▼

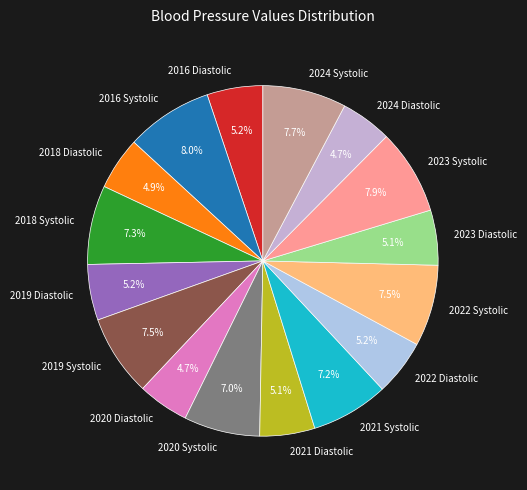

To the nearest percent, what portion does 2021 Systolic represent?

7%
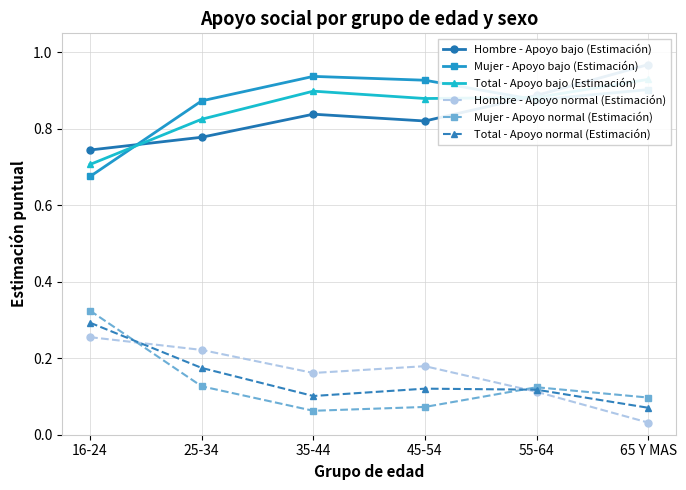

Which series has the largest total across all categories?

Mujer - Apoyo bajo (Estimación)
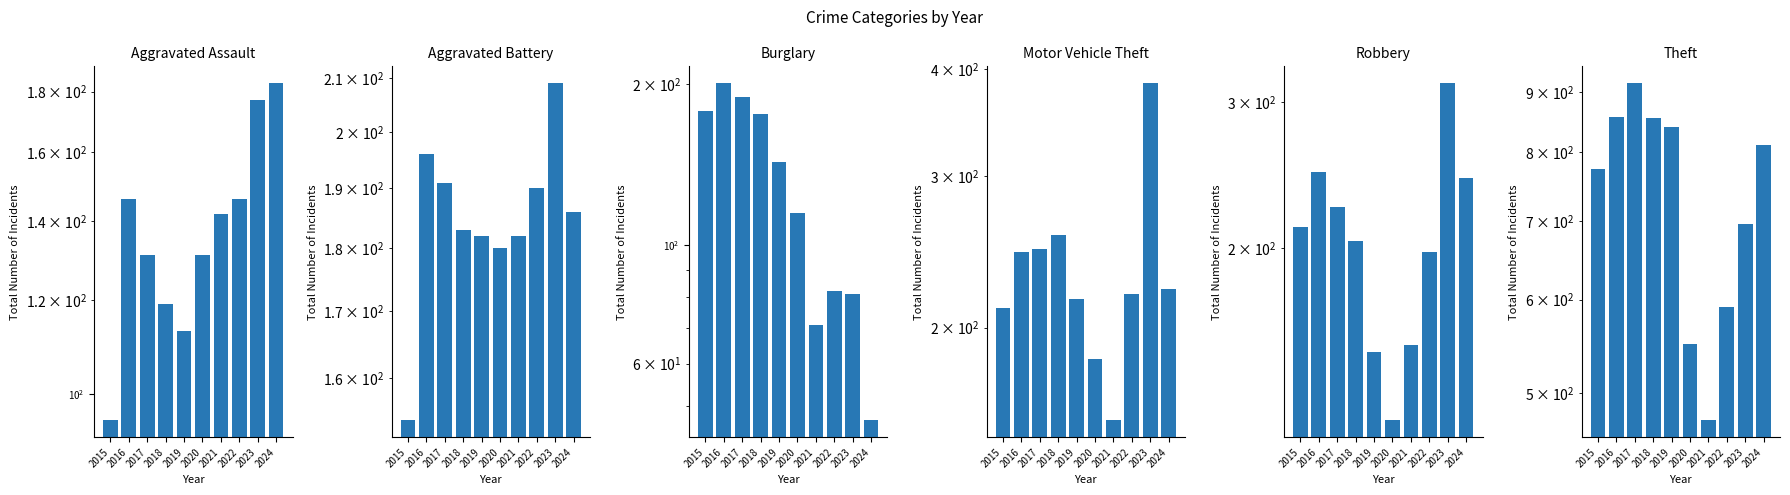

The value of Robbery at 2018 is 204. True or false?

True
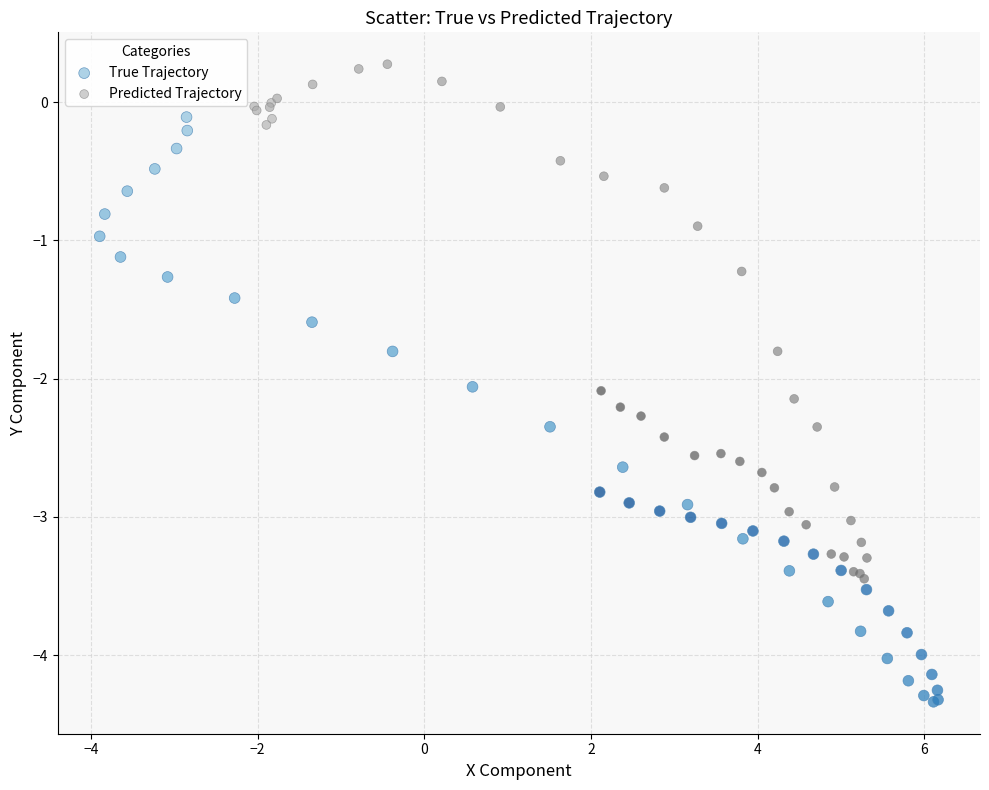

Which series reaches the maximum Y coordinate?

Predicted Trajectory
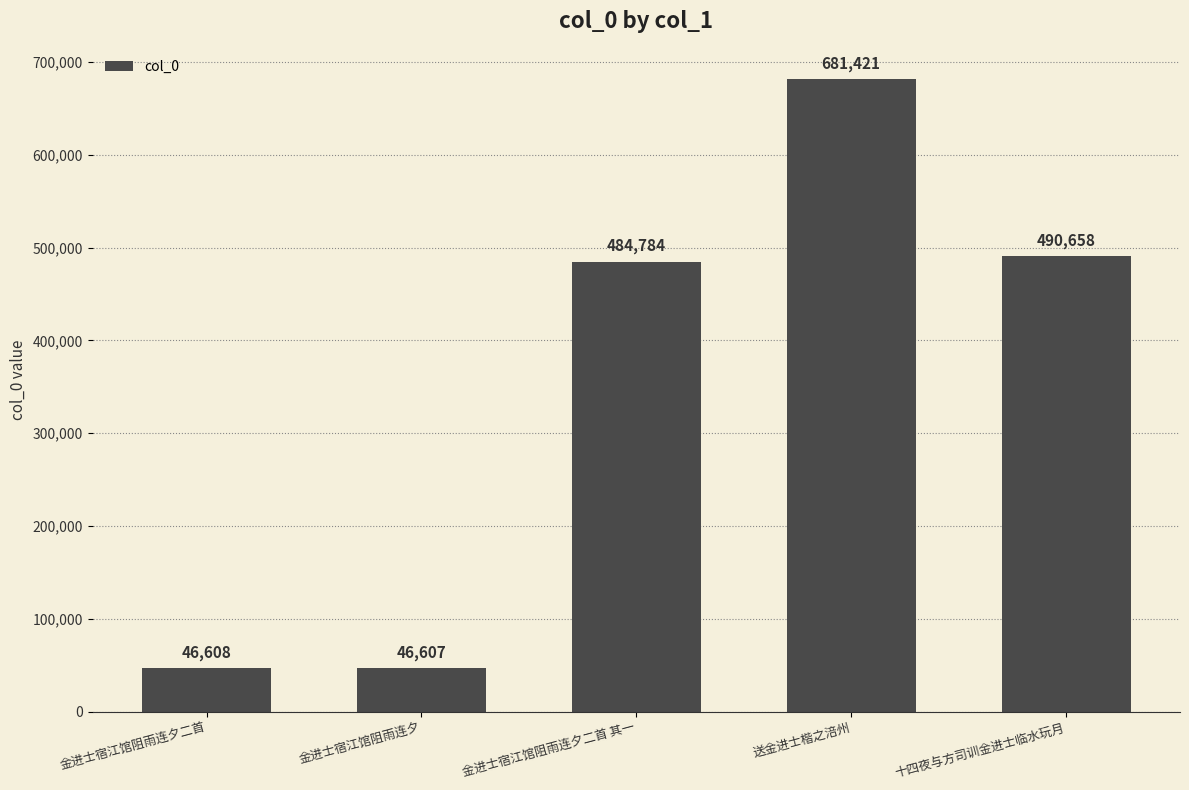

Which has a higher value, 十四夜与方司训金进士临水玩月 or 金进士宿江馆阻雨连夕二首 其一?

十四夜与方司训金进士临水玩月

▲
▼

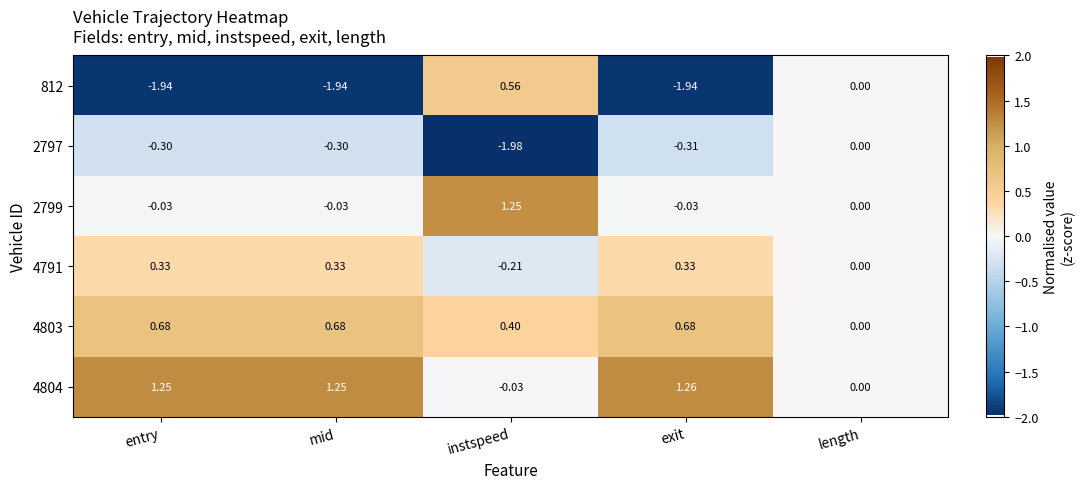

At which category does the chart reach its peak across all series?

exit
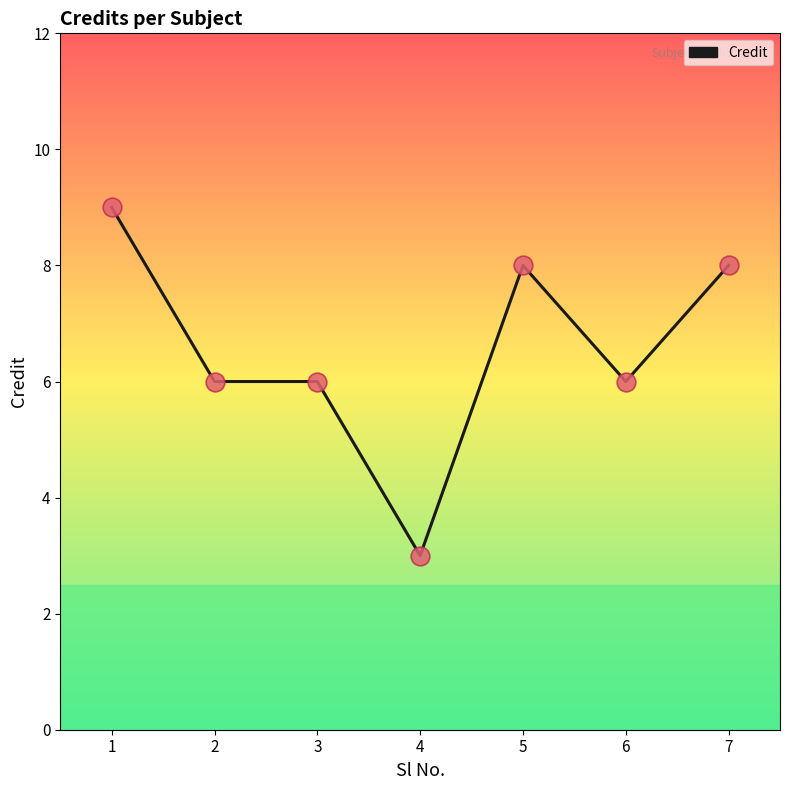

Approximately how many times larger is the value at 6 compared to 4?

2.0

▲

» WORK TASK
Arrange the records from the line containing "To the nearest" through the line containing "Which has a" as a numbered list, omitting blank lines and the pictures.

» SOLUTION FOR THIS PROBLEM
1. To the nearest percent, what portion does 2021 Systolic represent?
2. 7%
3. Which series has the largest total across all categories?
4. Mujer - Apoyo bajo (Estimación)
5. The value of Robbery at 2018 is 204. True or false?
6. True
7. Which series reaches the maximum Y coordinate?
8. Predicted Trajectory
9. Which has a higher value, 十四夜与方司训金进士临水玩月 or 金进士宿江馆阻雨连夕二首 其一?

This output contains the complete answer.